» Source extract
[Marxism] passing shot re the vzlan referendum
Joaquin Bustelo
jbustelo at gmail.com
Wed Dec 5 19:34:00 MST 2007
Greg writes: "I have a really hard time believing that people who voted for
Chavez consistently in the past could actually believe that their homes and
children would be confiscated from them by the state if they voted si in
this referendum."
Well, believe it!
When the CIA tried the same thing in Cuba in 1960-1962, they actually got
parents to send their children --by the thousands!-- unaccompanied to the
United States.
And that was from the middle and upper classes that had the possibility to
do so -- and to know better than to do so. And they nevertheless did do so
-- and massively.
The way it was done is that the CIA cooked up a supposedly secret draft "Law
on the Nationalization of Children" which was said to have been extracted
from the office of the Prime Minister [Fidel]. At the time, Cuba no longer
had a bourgeois media nor a bourgeoisie in control of businesses. Still,
through a network of foreign agents and traitors the news was spread and
"visa waivers" were handed out. These were good only for children --not
their parents--, and with them an airline would let you board a flight out
of the country. The general idea being that the parents would rise up to
overthrow Fidel to be reunited with their children.
FOURTEEN THOUSAND CHILDREN --in a country with a population of only 6
million people, but in reality out of a middle/upper class of hundreds of
thousands-- were sent to the United States, some to be housed with friends
and relatives (my own family took one in), others in a camp whose reputation
among Cuban children --and not only the children-- in Miami was so dark that
Cuban mothers, when at the end of their rope, would threaten their kids,
"I'm going to send you to Matacumbe," as the main camp was called.
I should add that the CIA-controlled counterrevolutionary network involved
in this crime, this cruelest of all crimes against humanity, because the
victims were first and foremost children uprooted from the love and care of
their parents, was the Catholic Church. And cruelest because it was
precisely that parental love that was manipulated to deprive the children of
it.
So when I read today about how supposedly some good devout Catholics got the
crap beat out of them by cops in Havana, I'll confess there is still a not
so tiny part of me that said, right on! Just a part. Mostly the rest of me
laughed at the crude imperialist fabrication, but should there be an ounce
of truth in it ... well, there is a part of me that says, anyone hanging out
in a Papist temple has it coming. Especially and most of all any CUBAN.
This horrendous division of families was put an end to by the brilliant
tactics and profound humanity of the greatest revolutionary of our epoch,
Fidel.
The way this family division was finally ended is that "someone" in Miami
said what needed to be done is to go to Cuba to pick up the parents (and
other relatives). Nowadays I think those who still concern themselves with
these long ago issues would agree that quite likely, the "someone" was one
of Fidel's operatives, or inspired by one -- but just who I've never
discovered, though I'll confess that while I've been interested in the
identity of the person who got the ball rolling, I've not been obsessed by
it.

» Exercise
In the post about the Venezuelan referendum, what was the main camp in Miami called?

Collected data entries:
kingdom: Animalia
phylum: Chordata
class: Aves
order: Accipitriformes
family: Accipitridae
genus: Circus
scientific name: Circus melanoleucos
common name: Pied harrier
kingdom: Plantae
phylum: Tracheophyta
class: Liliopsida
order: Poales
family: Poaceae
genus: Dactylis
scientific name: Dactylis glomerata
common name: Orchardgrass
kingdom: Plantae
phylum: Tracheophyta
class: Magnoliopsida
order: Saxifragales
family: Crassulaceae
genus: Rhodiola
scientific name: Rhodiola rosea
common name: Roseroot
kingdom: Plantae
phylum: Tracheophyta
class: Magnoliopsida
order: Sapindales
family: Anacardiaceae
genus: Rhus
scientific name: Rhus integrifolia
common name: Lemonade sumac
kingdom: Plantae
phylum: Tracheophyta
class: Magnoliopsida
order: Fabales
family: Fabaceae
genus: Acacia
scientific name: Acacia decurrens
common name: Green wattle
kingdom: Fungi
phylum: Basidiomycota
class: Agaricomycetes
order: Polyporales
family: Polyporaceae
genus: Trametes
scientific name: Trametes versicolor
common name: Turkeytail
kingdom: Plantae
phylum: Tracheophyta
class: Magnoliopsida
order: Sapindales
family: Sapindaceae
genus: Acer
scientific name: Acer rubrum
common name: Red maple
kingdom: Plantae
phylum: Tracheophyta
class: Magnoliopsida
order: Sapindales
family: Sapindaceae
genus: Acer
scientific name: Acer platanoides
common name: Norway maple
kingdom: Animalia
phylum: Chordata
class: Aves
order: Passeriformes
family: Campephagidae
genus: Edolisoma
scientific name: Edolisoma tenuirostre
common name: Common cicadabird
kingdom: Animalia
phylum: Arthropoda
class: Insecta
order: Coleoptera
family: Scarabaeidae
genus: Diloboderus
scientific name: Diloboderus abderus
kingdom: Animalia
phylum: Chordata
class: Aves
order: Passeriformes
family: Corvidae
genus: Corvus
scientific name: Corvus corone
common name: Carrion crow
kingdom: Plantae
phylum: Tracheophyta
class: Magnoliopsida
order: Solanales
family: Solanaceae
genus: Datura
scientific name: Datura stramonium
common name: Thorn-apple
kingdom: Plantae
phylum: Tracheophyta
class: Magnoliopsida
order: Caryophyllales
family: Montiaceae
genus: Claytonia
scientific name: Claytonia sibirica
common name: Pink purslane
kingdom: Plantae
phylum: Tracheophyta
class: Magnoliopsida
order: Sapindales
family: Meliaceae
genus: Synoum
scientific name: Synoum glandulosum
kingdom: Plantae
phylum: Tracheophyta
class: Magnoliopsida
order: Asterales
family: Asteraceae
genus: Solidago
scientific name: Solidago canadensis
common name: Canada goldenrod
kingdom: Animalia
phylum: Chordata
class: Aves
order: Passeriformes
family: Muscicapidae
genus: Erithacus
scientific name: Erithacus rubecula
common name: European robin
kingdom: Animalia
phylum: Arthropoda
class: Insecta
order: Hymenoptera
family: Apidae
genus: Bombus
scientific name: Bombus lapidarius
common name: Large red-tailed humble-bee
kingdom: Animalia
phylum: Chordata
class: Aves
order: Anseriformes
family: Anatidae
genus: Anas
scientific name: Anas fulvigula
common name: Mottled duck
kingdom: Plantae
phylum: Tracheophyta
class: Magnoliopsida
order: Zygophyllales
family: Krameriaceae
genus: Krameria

» Task answer
Matacumbe